Konfuzius Erben? Blogbeitrag zum Vortrag am 29.10.2019

Hans van Ess

Am 29.10.2019 hielt Prof. Dr. Hans van Ess, Sinologe an der LMU, den Vortrag: „Konfuzius Erben? Die chinesische Gesellschaft und ihre geistesgeschichtlichen Grundlagen“ in der Evangelischen Stadtakademie München. Dieser Vortrag ist Teil der Reihe „China verstehen“, die die Stadtakademie zusammen mit dem BayernForum der Friedrich-Ebert-Stiftung und dem Lehrstuhl für Sinologie konzipierte.  Ihr Ziel ist es, Chinas Denkweisen nachzuvollziehen und das Land so aus seinen eigenen Voraussetzungen zu verstehen.
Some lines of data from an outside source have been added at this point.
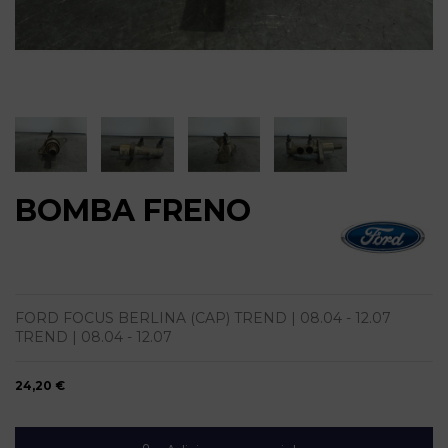
BOMBA FRENO
FORD FOCUS BERLINA (CAP) TREND | 08.04 - 12.07
TREND | 08.04 - 12.07
24,20 €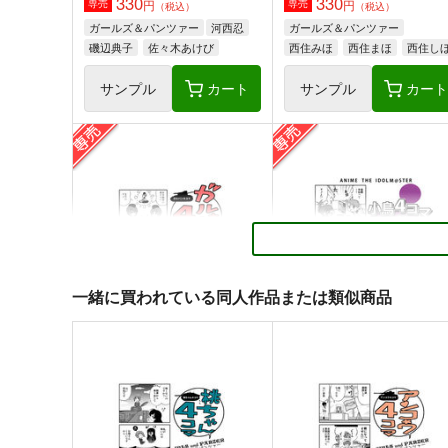
330
330
円
円
専売
専売
（税込）
（税込）
ガールズ＆パンツァー
河西忍
ガールズ＆パンツァー
磯辺典子
佐々木あけび
西住みほ
西住まほ
西住し
サンプル
カート
サンプル
カー
ガルパンGP完全版GP0-GP8
逆もまた然り
G-ARTごー
成1-24
2,200
550
円
円
専売
（税込）
（税込）
一緒に買われている同人作品または類似商品
ガールズ＆パンツァー
ガールズ＆パンツァー
ダージリン
ペパロニ
押田×安藤
ローズヒップ
サンプル
カート
サンプル
カー
ガルパン４コマ
小鳥4コマ 外伝 紫版
アダルテリー亭
アダルテリー亭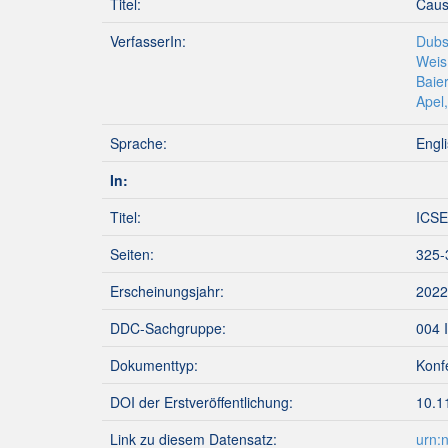
Titel:
Caus
VerfasserIn:
Dubs
Weis,
Baier
Apel
Sprache:
Engl
In:
Titel:
ICSE
Seiten:
325-
Erscheinungsjahr:
2022
DDC-Sachgruppe:
004 
Dokumenttyp:
Konf
DOI der Erstveröffentlichung:
10.1
Link zu diesem Datensatz:
urn: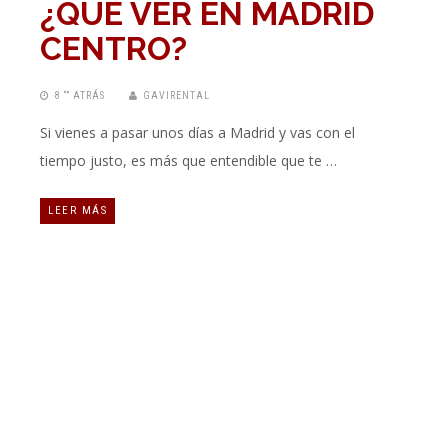
¿QUÉ VER EN MADRID
CENTRO?
8 “” ATRÁS
GAVIRENTAL
Si vienes a pasar unos días a Madrid y vas con el
tiempo justo, es más que entendible que te …
LEER MÁS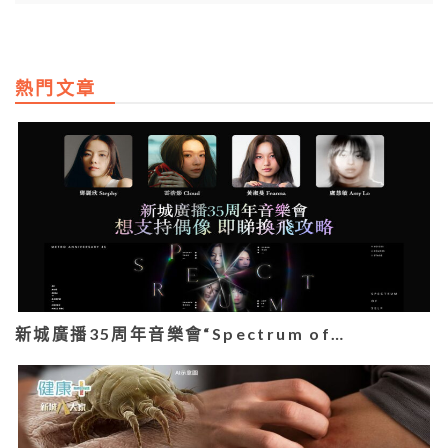
熱門文章
新城廣播35周年音樂會“Spectrum of…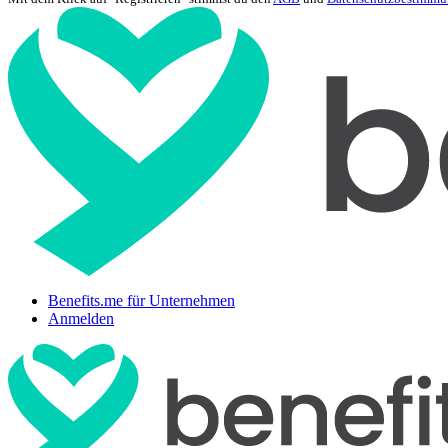
Benefits.me für Unternehmen
Anmelden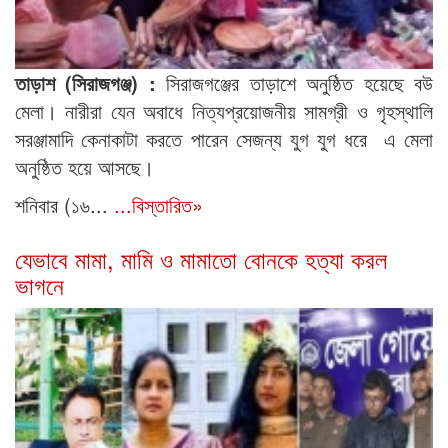
তাড়াশ (সিরাজগঞ্জ) :
সিরাজগঞ্জের তাড়াশে অনুষ্ঠিত হয়েছে বউ
মেলা। নারীরা যেন অবাধে নিত্যপ্রয়োজনীয় সামগ্রী ও গৃহস্থালি
সরঞ্জামাদি কেনাকাটা করতে পারেন সেজন্য যুগ যুগ ধরে এ মেলা
অনুষ্ঠিত হয়ে আসছে।
শনিবার (১৬...
...বিস্তারিত»
যেভাবে মামা, মামি ও মামাতো বোনকে হত্যা করল
ভাগনে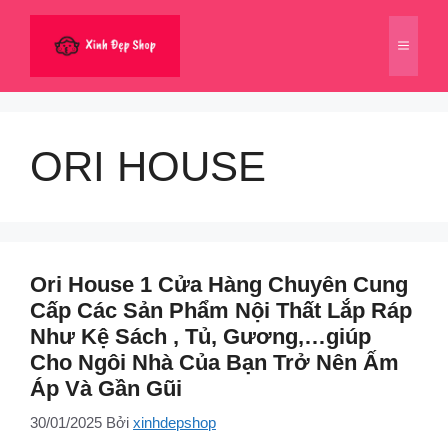
Chuyển
đến
Menu
nội
dung
ORI HOUSE
Ori House 1 Cửa Hàng Chuyên Cung
Cấp Các Sản Phẩm Nội Thất Lắp Ráp
Như Kệ Sách , Tủ, Gương,…giúp
Cho Ngôi Nhà Của Bạn Trở Nên Ấm
Áp Và Gần Gũi
30/01/2025
Bởi
xinhdepshop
Suche nach einem passenden Narrativ

Welche Rolle spielen der Konfuzianismus sowie andere geistesgeschichtliche Traditionen im heutigen China? Keine allzu große, meinte der Referent, der sich sowohl wissenschaftlich mit China beschäftigt als auch eine gute Kenntnis des Landes und der Menschen besitzt. Van Ess führte aus, wie sehr die intellektuelle und gesellschaftliche Elite Chinas im Laufe ihrer Geschichte darum gerungen hatte, ihre Position zwischen einer Öffnung gegenüber dem Ausland und dem Beharren auf der eigenen Tradition zu finden. Das marxistisch-leninistische Denken, das als hauptsächliches Narrativ die Zeit der Kulturrevolution prägte, war selbst nicht frei von der Sprache des konfuzianischen Stils. Die Zuordnung mancher Denkweisen zum sozialistischen oder konfuzianischen Denken ist daher nicht immer eindeutig zu entscheiden. In beiden hat die kollektive Ordnung Vorrang vor individuellen Freiheiten und gilt als deren Voraussetzungen.

Was sich veränderte

Seit der Erschütterung des sozialistischen Blocks auf der politischen Weltbühne und der Öffnung der chinesischen Regierung für einen anderen wirtschaftlichen Kurs, prägt die Rhetorik des Konfuzianismus immer mehr die politischen Motti und Losungen, ohne dass es aber um eine Wiedererrichtung des Konfuzianismus selbst ginge. Auf diese Weise möchte die Regierung einerseits der Bevölkerung suggerieren, dass die alte chinesische Tradition mit dem Sozialismus eine genuine Verwandtschaft verbindet. Andererseits eignet sich der Konfuzianismus als ein Fundus an säkularen, sehr praktisch ausgerichteten Handlungsmaximen hervorragend als eine Stütze in der gegenwärtigen Zeit, die durch die ungerechte Wohlstandsverteilung als ungerecht empfunden wird.

Rolle der Technik

Thema war im weiteren auch die Rolle der Technik in China. Die offensichtliche Affinität Chinas der Technik gegenüber erklärt Prof. van Ess durch das allgemeine Vertrauen in eine objektive Macht. So gilt das bei uns umstrittene „Social Scoring“ als objektive Instanz, die zu gerechteren Urteilen kommt als – möglicherweise korrupte – Menschen. Sehnsucht nach der objektiven Beurteilung durch eine solche Instanz lässt bei vielen keine Angst vor einer möglichen Manipulation durch die Technik aufkommen. Traditionelle Grundlagen hat eine gesellschaftliche Bewertung von Menschen in weit zurückreichenden Klassifikationssystemen, die Menschen in Kategorien einteilten.

Verhältnis zur Demokratie

Herausfordernd ist heute die Sicht der USA, Europas und des demokratischen Systems durch die chinesische Bevölkerung. Die Tendenz geht nach van Ess dahin, einen eigenen Weg zu suchen, da der Weg der Demokratien gerade als einer wahrgenommen wird, der zur Zerrissenheit der liberalen, westlichen Länder beiträgt und nicht fähig ist, „Harmonie“als großen Wert im chinesischen Denken zu verwirklichen.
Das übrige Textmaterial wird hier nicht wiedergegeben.